WORK REQUIRED | Count how many of the lines below contain the word "Apple". Reply with the number alone.

INFORMATION GIVEN Block Start

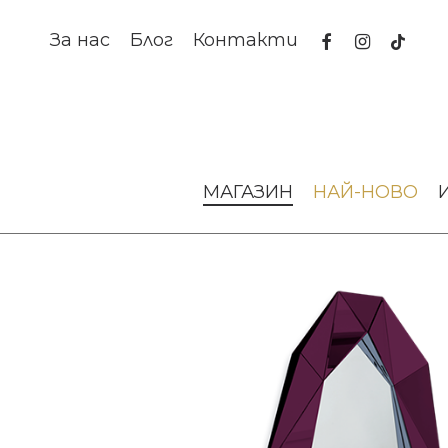
Skip
to
facebook
instagram
tiktok
За нас
Блог
Контакти
main
content
Начало
Аксесоари за интериора
Огледала
ОГЛЕДА
МАГАЗИН
НАЙ-НОВО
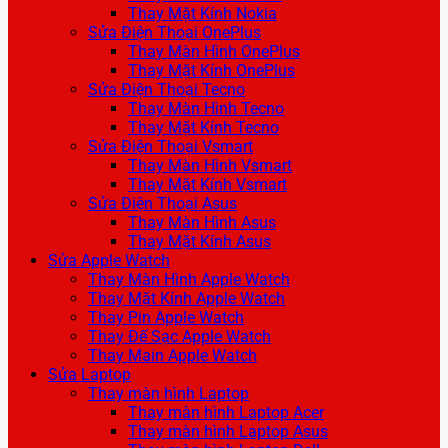
Thay Mặt Kính Nokia
Sửa Điện Thoại OnePlus
Thay Màn Hình OnePlus
Thay Mặt Kính OnePlus
Sửa Điện Thoại Tecno
Thay Màn Hình Tecno
Thay Mặt Kính Tecno
Sửa Điện Thoại Vsmart
Thay Màn Hình Vsmart
Thay Mặt Kính Vsmart
Sửa Điện Thoại Asus
Thay Màn Hình Asus
Thay Mặt Kính Asus
Sửa Apple Watch
Thay Màn Hình Apple Watch
Thay Mặt Kính Apple Watch
Thay Pin Apple Watch
Thay Đế Sạc Apple Watch
Thay Main Apple Watch
Sửa Laptop
Thay màn hình Laptop
Thay màn hình Laptop Acer
Thay màn hình Laptop Asus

INFORMATION GIVEN Block End

SOLVED EXERCISE | 6